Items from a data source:
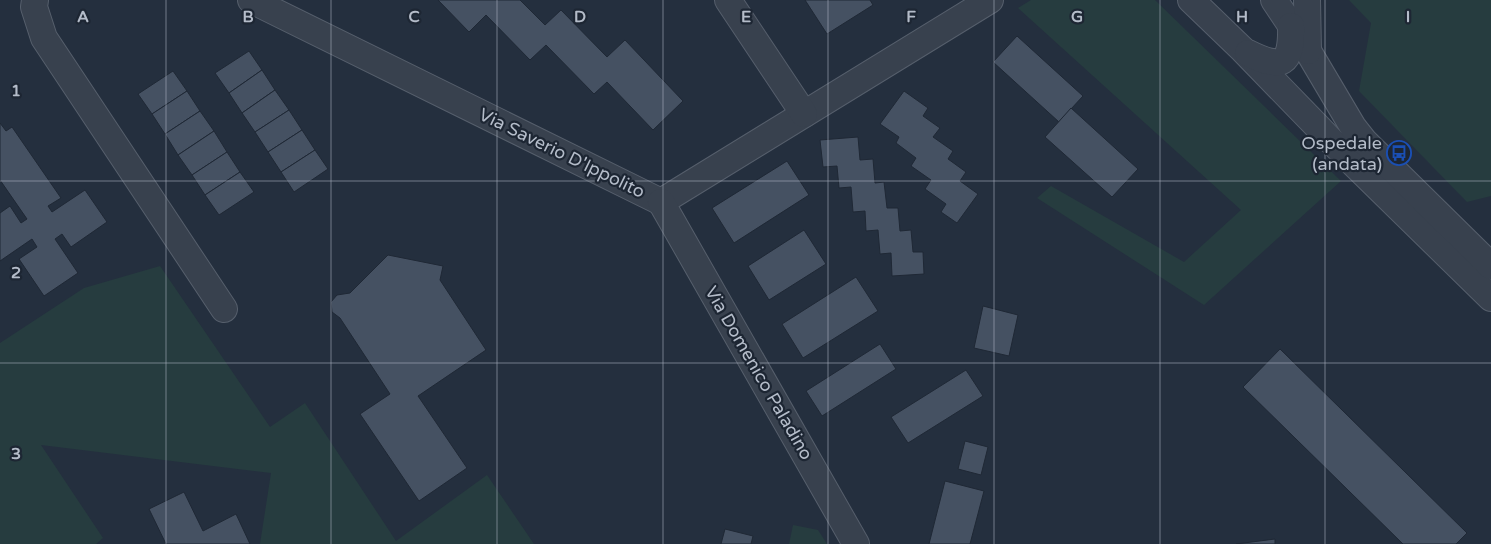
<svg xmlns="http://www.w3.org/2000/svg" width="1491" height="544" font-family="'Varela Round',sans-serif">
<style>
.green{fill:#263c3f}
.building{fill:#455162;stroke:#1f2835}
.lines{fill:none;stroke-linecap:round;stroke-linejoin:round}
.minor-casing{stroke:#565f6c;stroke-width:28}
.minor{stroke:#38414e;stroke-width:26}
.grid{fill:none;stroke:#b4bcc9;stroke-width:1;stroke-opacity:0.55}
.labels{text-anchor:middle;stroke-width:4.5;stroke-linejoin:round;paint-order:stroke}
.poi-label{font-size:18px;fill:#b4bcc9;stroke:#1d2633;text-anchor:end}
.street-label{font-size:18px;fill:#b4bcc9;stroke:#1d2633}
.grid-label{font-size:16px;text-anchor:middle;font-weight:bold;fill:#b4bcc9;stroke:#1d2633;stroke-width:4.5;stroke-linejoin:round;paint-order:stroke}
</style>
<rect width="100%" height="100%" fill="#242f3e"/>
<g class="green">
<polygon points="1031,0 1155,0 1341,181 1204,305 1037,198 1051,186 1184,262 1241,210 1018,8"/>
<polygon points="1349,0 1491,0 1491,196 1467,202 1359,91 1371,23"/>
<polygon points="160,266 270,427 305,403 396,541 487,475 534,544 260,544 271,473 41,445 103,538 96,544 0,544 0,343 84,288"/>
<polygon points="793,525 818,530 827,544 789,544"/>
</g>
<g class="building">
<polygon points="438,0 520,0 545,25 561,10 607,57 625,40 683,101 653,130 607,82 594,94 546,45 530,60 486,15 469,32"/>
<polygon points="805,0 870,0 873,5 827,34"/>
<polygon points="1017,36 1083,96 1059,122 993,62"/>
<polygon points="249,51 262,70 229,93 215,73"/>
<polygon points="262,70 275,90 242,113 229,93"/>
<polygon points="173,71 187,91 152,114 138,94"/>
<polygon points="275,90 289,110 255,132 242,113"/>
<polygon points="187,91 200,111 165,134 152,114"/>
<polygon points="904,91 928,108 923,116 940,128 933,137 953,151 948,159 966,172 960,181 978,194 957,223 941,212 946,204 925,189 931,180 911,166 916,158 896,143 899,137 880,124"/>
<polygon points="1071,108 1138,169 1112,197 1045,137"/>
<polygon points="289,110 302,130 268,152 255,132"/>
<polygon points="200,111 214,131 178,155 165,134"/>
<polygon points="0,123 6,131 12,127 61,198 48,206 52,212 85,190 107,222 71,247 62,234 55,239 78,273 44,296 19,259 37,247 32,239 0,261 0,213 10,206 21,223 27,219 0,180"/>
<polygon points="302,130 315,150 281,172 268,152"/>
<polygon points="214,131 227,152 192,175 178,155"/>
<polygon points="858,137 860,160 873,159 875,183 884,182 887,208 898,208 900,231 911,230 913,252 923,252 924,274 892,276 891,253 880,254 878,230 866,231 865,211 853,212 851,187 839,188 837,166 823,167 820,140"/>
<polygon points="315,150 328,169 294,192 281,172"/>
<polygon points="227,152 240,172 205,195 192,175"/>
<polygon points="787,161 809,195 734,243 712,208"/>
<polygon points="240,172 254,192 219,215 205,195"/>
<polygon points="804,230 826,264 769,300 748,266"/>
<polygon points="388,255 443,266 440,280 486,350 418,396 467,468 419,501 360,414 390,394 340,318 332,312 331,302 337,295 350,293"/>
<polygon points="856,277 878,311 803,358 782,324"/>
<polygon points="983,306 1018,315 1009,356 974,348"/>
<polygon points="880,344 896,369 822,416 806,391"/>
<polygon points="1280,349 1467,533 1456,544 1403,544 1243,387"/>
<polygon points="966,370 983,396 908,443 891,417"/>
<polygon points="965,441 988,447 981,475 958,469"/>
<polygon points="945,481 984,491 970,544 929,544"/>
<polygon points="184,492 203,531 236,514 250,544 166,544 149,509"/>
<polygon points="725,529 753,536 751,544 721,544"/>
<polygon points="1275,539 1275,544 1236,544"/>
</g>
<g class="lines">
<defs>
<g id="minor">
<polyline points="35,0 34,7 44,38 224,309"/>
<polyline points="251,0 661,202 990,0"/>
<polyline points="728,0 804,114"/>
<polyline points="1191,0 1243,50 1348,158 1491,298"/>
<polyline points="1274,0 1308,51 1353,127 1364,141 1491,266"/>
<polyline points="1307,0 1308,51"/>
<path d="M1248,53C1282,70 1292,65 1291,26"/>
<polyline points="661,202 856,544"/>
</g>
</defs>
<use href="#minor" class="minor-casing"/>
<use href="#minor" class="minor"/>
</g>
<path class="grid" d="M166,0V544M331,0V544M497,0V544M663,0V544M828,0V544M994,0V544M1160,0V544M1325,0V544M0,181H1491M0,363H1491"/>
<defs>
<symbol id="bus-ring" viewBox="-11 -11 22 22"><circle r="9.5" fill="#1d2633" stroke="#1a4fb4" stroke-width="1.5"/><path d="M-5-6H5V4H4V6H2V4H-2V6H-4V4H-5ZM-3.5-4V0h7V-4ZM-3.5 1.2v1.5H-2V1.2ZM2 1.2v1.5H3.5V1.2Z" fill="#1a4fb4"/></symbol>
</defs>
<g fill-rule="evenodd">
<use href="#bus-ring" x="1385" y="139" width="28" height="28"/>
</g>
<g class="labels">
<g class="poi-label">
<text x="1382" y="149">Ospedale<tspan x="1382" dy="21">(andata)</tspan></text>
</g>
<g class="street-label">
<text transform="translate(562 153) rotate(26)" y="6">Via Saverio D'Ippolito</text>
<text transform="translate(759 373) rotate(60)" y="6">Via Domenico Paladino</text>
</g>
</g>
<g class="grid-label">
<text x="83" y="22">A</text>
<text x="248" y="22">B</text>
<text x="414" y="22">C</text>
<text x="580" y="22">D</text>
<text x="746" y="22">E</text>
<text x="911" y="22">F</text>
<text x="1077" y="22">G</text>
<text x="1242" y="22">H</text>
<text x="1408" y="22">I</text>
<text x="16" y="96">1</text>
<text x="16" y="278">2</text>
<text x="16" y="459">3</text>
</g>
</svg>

Action item
If a line in the data above holds the word "labels", count it, and give only the final number.

Written response
2